Haile Selassie's Palace reflects Addis Ababa's Royal Legacy
by Jerry W. Bird..

African lionThe Royal Palace of Emperor Haile Selassie, a highlight of the ATA 25th Jubilee Congress, was an exciting venue on our journalists' group tour in February 2000. Ethiopia, realm of the romantic Queen of Sheba, King Lalibela, and a host of other royals, has always been a magnet for hordes of invaders and generations of explorers. Today it attracts travelers like ourselves, representing all walks of life from around the world. Each visitor is eager to discover the country's legendary fascination and perhaps unlock its mysteries.


Royal Rails and the Lion of Judah
Having originated a magazine series called, "Railways of the World," I am always keen on new experiences in rail travel. Seeing future opportunities here in Addis, I joined my associate Yohannes Kifle and an attractive BBC female reporter to tour the classic train depot in the heart of Addis Ababa. Here we boarded two sets of antique railcars, which were once the pride of the Emperor and family, and a had a close up look at a vintage 1950s 'Lion of Judah' engine.

Given Aladdin's 3 wishes, I would restore Emperor Haile Sellasie's 'Lion of Judah' railway engine, hook it up to the prized set of French and British coaches, and operate luxury excursion
tours on the Franco-Ethiopian Railway.

Built in the 1930s, the 482 mile line stretches from Addis Ababa, via Nazaret, the Rift Valley and Dire Dawa, to Djibouti, a French protectorate on the Gulf of Aden.
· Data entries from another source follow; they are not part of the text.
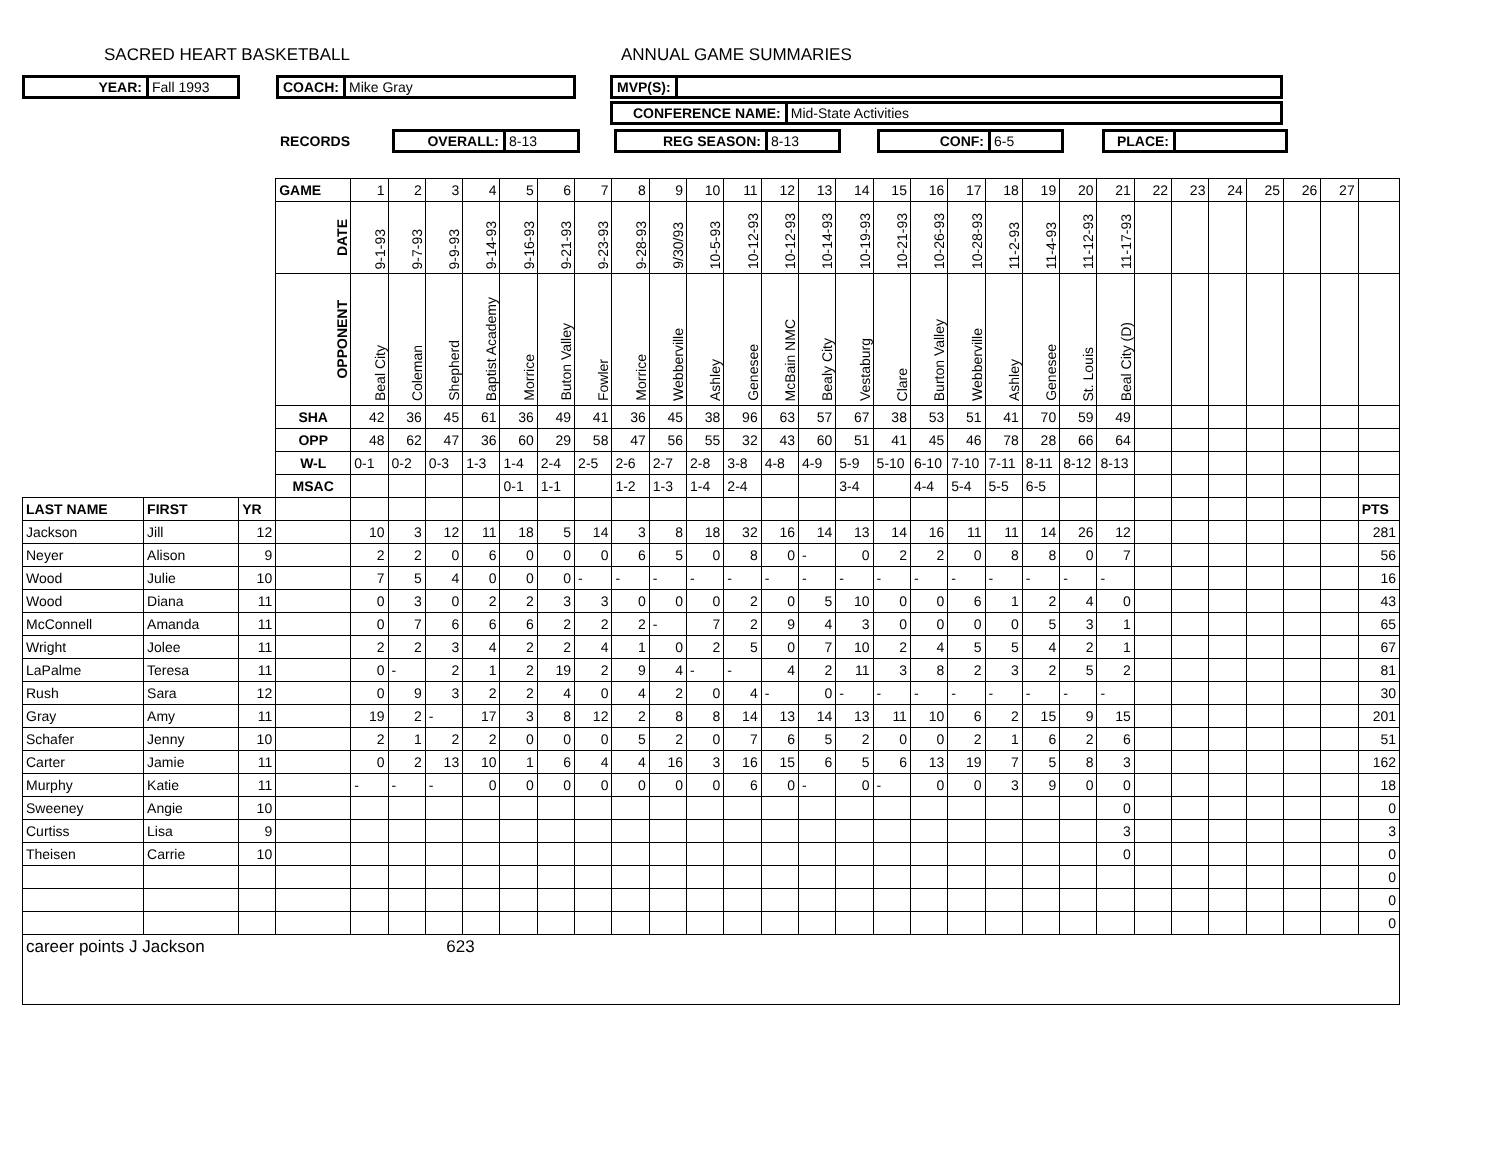SACRED HEART BASKETBALL ANNUAL GAME SUMMARIES
YEAR: Fall 1993
COACH: Mike Gray
MVP(S):
CONFERENCE NAME: Mid-State Activities
RECORDS
OVERALL: 8-13
REG SEASON: 8-13
CONF: 6-5
PLACE:
| | | | GAME | 1 | 2 | 3 | 4 | 5 | 6 | 7 | 8 | 9 | 10 | 11 | 12 | 13 | 14 | 15 | 16 | 17 | 18 | 19 | 20 | 21 | 22 | 23 | 24 | 25 | 26 | 27 | |
| | | | DATE | 9-1-93 | 9-7-93 | 9-9-93 | 9-14-93 | 9-16-93 | 9-21-93 | 9-23-93 | 9-28-93 | 9/30/93 | 10-5-93 | 10-12-93 | 10-12-93 | 10-14-93 | 10-19-93 | 10-21-93 | 10-26-93 | 10-28-93 | 11-2-93 | 11-4-93 | 11-12-93 | 11-17-93 | | | | | | | |
| | | | OPPONENT | Beal City | Coleman | Shepherd | Baptist Academy | Morrice | Buton Valley | Fowler | Morrice | Webberville | Ashley | Genesee | McBain NMC | Bealy City | Vestaburg | Clare | Burton Valley | Webberville | Ashley | Genesee | St. Louis | Beal City (D) | | | | | | | |
| | | | SHA | 42 | 36 | 45 | 61 | 36 | 49 | 41 | 36 | 45 | 38 | 96 | 63 | 57 | 67 | 38 | 53 | 51 | 41 | 70 | 59 | 49 | | | | | | | |
| | | | OPP | 48 | 62 | 47 | 36 | 60 | 29 | 58 | 47 | 56 | 55 | 32 | 43 | 60 | 51 | 41 | 45 | 46 | 78 | 28 | 66 | 64 | | | | | | | |
| | | | W-L | 0-1 | 0-2 | 0-3 | 1-3 | 1-4 | 2-4 | 2-5 | 2-6 | 2-7 | 2-8 | 3-8 | 4-8 | 4-9 | 5-9 | 5-10 | 6-10 | 7-10 | 7-11 | 8-11 | 8-12 | 8-13 | | | | | | | |
| | | | MSAC | | | | | 0-1 | 1-1 | | 1-2 | 1-3 | 1-4 | 2-4 | | | 3-4 | | 4-4 | 5-4 | 5-5 | 6-5 | | | | | | | | | |
| LAST NAME | FIRST | YR | | | | | | | | | | | | | | | | | | | | | | | | | | | | | PTS |
| Jackson | Jill | 12 | | 10 | 3 | 12 | 11 | 18 | 5 | 14 | 3 | 8 | 18 | 32 | 16 | 14 | 13 | 14 | 16 | 11 | 11 | 14 | 26 | 12 | | | | | | | 281 |
| Neyer | Alison | 9 | | 2 | 2 | 0 | 6 | 0 | 0 | 0 | 6 | 5 | 0 | 8 | 0 | - | 0 | 2 | 2 | 0 | 8 | 8 | 0 | 7 | | | | | | | 56 |
| Wood | Julie | 10 | | 7 | 5 | 4 | 0 | 0 | 0 | - | - | - | - | - | - | - | - | - | - | - | - | - | - | - | | | | | | | 16 |
| Wood | Diana | 11 | | 0 | 3 | 0 | 2 | 2 | 3 | 3 | 0 | 0 | 0 | 2 | 0 | 5 | 10 | 0 | 0 | 6 | 1 | 2 | 4 | 0 | | | | | | | 43 |
| McConnell | Amanda | 11 | | 0 | 7 | 6 | 6 | 6 | 2 | 2 | 2 | - | 7 | 2 | 9 | 4 | 3 | 0 | 0 | 0 | 0 | 5 | 3 | 1 | | | | | | | 65 |
| Wright | Jolee | 11 | | 2 | 2 | 3 | 4 | 2 | 2 | 4 | 1 | 0 | 2 | 5 | 0 | 7 | 10 | 2 | 4 | 5 | 5 | 4 | 2 | 1 | | | | | | | 67 |
| LaPalme | Teresa | 11 | | 0 | - | 2 | 1 | 2 | 19 | 2 | 9 | 4 | - | - | 4 | 2 | 11 | 3 | 8 | 2 | 3 | 2 | 5 | 2 | | | | | | | 81 |
| Rush | Sara | 12 | | 0 | 9 | 3 | 2 | 2 | 4 | 0 | 4 | 2 | 0 | 4 | - | 0 | - | - | - | - | - | - | - | - | | | | | | | 30 |
| Gray | Amy | 11 | | 19 | 2 | - | 17 | 3 | 8 | 12 | 2 | 8 | 8 | 14 | 13 | 14 | 13 | 11 | 10 | 6 | 2 | 15 | 9 | 15 | | | | | | | 201 |
| Schafer | Jenny | 10 | | 2 | 1 | 2 | 2 | 0 | 0 | 0 | 5 | 2 | 0 | 7 | 6 | 5 | 2 | 0 | 0 | 2 | 1 | 6 | 2 | 6 | | | | | | | 51 |
| Carter | Jamie | 11 | | 0 | 2 | 13 | 10 | 1 | 6 | 4 | 4 | 16 | 3 | 16 | 15 | 6 | 5 | 6 | 13 | 19 | 7 | 5 | 8 | 3 | | | | | | | 162 |
| Murphy | Katie | 11 | | - | - | - | 0 | 0 | 0 | 0 | 0 | 0 | 0 | 6 | 0 | - | 0 | - | 0 | 0 | 3 | 9 | 0 | 0 | | | | | | | 18 |
| Sweeney | Angie | 10 | | | | | | | | | | | | | | | | | | | | | | 0 | | | | | | | 0 |
| Curtiss | Lisa | 9 | | | | | | | | | | | | | | | | | | | | | | 3 | | | | | | | 3 |
| Theisen | Carrie | 10 | | | | | | | | | | | | | | | | | | | | | | 0 | | | | | | | 0 |
| | | | | | | | | | | | | | | | | | | | | | | | | | | | | | | | 0 |
| | | | | | | | | | | | | | | | | | | | | | | | | | | | | | | | 0 |
| | | | | | | | | | | | | | | | | | | | | | | | | | | | | | | | 0 |
| career points J Jackson 623 | | | | | | | | | | | | | | | | | | | | | | | | | | | | | | | |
In a 5-minute BBC interview, hoping my message would cause a spark, I said, "Think of the much needed income such a tour would generate for the Ethiopian economy." I've followed the last decade's amazing railway renaissance.
After a visit to Emperor Selassie's palace and Holy Trinity Cathedral, Addis Ababa's ornate railway station (gare) is the ideal venue for such an historic journey. Yes, the lordly Lion of Judah's engine lacks wheels, and the dust covered coaches shows neglect from being shunted aside during the Marxist regime.

However, with some good old fashioned TLC (tender loving care) each museum piece would soon be in shining order. The Emperor's train is still not widely available for public view; fortunately we and our BBC friend received special permission.